* INSTRUCTIONS FOR THE TASK *
Identify each line in the material below that contains the word "Review", and copy those lines.

* SUPPLIED INFORMATION *
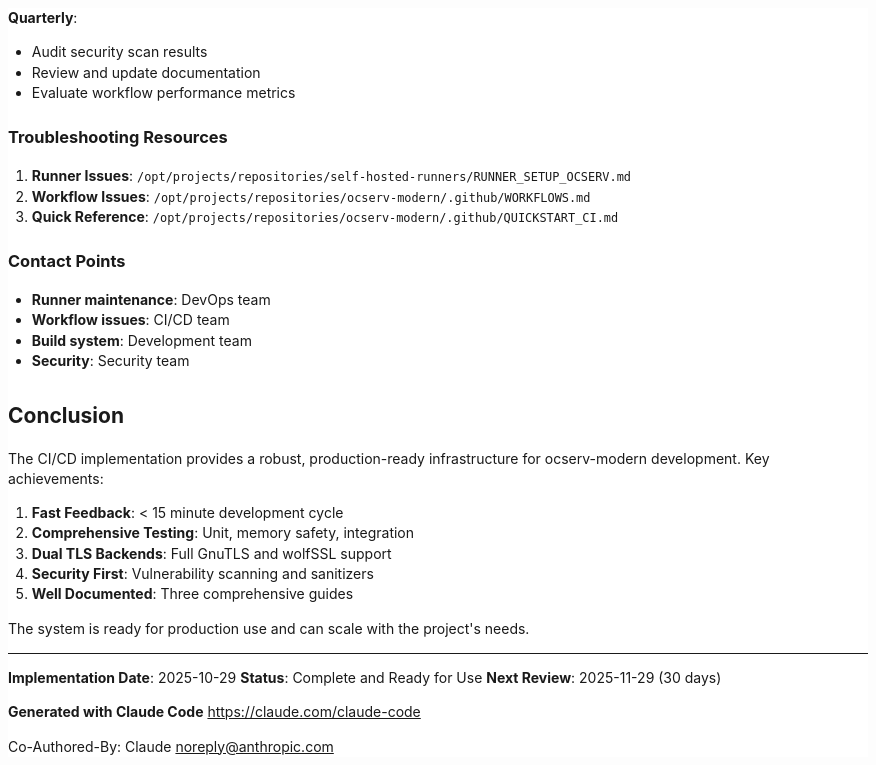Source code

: **Quarterly**:
- Audit security scan results
- Review and update documentation
- Evaluate workflow performance metrics

### Troubleshooting Resources

1. **Runner Issues**: `/opt/projects/repositories/self-hosted-runners/RUNNER_SETUP_OCSERV.md`
2. **Workflow Issues**: `/opt/projects/repositories/ocserv-modern/.github/WORKFLOWS.md`
3. **Quick Reference**: `/opt/projects/repositories/ocserv-modern/.github/QUICKSTART_CI.md`

### Contact Points

- **Runner maintenance**: DevOps team
- **Workflow issues**: CI/CD team
- **Build system**: Development team
- **Security**: Security team

## Conclusion

The CI/CD implementation provides a robust, production-ready infrastructure for ocserv-modern development. Key achievements:

1. **Fast Feedback**: < 15 minute development cycle
2. **Comprehensive Testing**: Unit, memory safety, integration
3. **Dual TLS Backends**: Full GnuTLS and wolfSSL support
4. **Security First**: Vulnerability scanning and sanitizers
5. **Well Documented**: Three comprehensive guides

The system is ready for production use and can scale with the project's needs.

---

**Implementation Date**: 2025-10-29
**Status**: Complete and Ready for Use
**Next Review**: 2025-11-29 (30 days)

**Generated with Claude Code**
https://claude.com/claude-code

Co-Authored-By: Claude <noreply@anthropic.com>
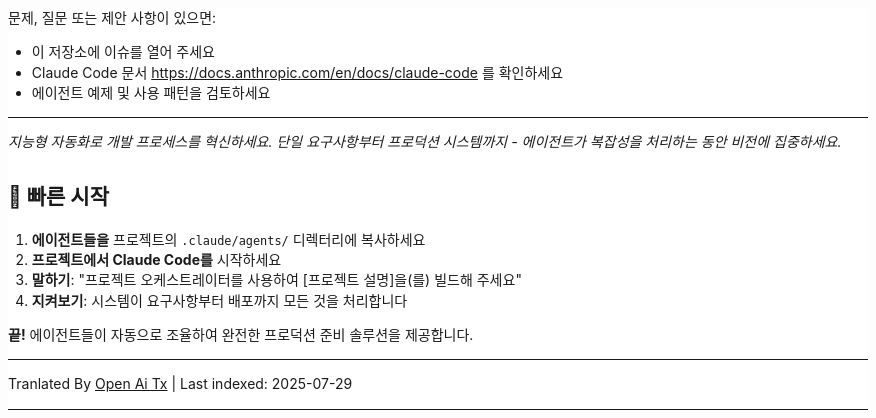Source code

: 문제, 질문 또는 제안 사항이 있으면:
- 이 저장소에 이슈를 열어 주세요
- Claude Code 문서 https://docs.anthropic.com/en/docs/claude-code 를 확인하세요
- 에이전트 예제 및 사용 패턴을 검토하세요

---

*지능형 자동화로 개발 프로세스를 혁신하세요. 단일 요구사항부터 프로덕션 시스템까지 - 에이전트가 복잡성을 처리하는 동안 비전에 집중하세요.*

## 🚀 빠른 시작

1. **에이전트들을** 프로젝트의 `.claude/agents/` 디렉터리에 복사하세요
2. **프로젝트에서 Claude Code를** 시작하세요
3. **말하기**: "프로젝트 오케스트레이터를 사용하여 [프로젝트 설명]을(를) 빌드해 주세요"
4. **지켜보기**: 시스템이 요구사항부터 배포까지 모든 것을 처리합니다

**끝!** 에이전트들이 자동으로 조율하여 완전한 프로덕션 준비 솔루션을 제공합니다.



---


Tranlated By [Open Ai Tx](https://github.com/OpenAiTx/OpenAiTx) | Last indexed: 2025-07-29


---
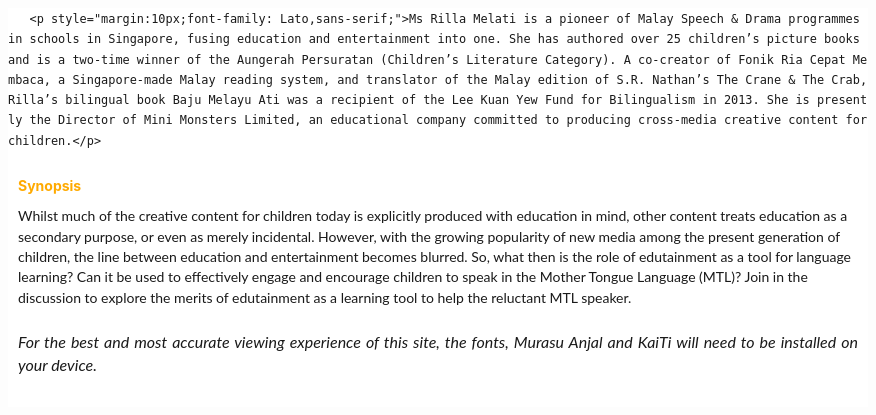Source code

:        <p style="margin:10px;font-family: Lato,sans-serif;">Ms Rilla Melati is a pioneer of Malay Speech & Drama programmes in schools in Singapore, fusing education and entertainment into one. She has authored over 25 children’s picture books and is a two-time winner of the Aungerah Persuratan (Children’s Literature Category). A co-creator of Fonik Ria Cepat Membaca, a Singapore-made Malay reading system, and translator of the Malay edition of S.R. Nathan’s The Crane & The Crab, Rilla’s bilingual book Baju Melayu Ati was a recipient of the Lee Kuan Yew Fund for Bilingualism in 2013. She is presently the Director of Mini Monsters Limited, an educational company committed to producing cross-media creative content for children.</p>
<h4 id="C2" style="padding-top:12px;margin:10px;color:#fa0;">Synopsis</h4>
<p style="margin:10px;font-family:Lato,sans-serif;">Whilst much of the creative content for children today is explicitly produced with education in mind, other content treats education as a secondary purpose, or even as merely incidental. However, with the growing popularity of new media among the present generation of children, the line between education and entertainment becomes blurred. So, what then is the role of edutainment as a tool for language learning? Can it be used to effectively engage and encourage children to speak in the Mother Tongue Language (MTL)? Join in the discussion to explore the merits of edutainment as a learning tool to help the reluctant MTL speaker.
</p>  
	<p style="font-size: 16px;font-family: Lato,sans-serif;font-style: italic;padding-top:12px;margin:10px;text-align:justify;">For the best and most accurate viewing experience of this site, the fonts, Murasu Anjal and KaiTi will need to be installed on your device.</p>
<div class="btntop"><a href="#top" style="text-decoration:none;"><span style="color:white"><b>Top</b></span></a></div>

* WRITTEN ANSWER *
- Review and update documentation
**Next Review**: 2025-11-29 (30 days)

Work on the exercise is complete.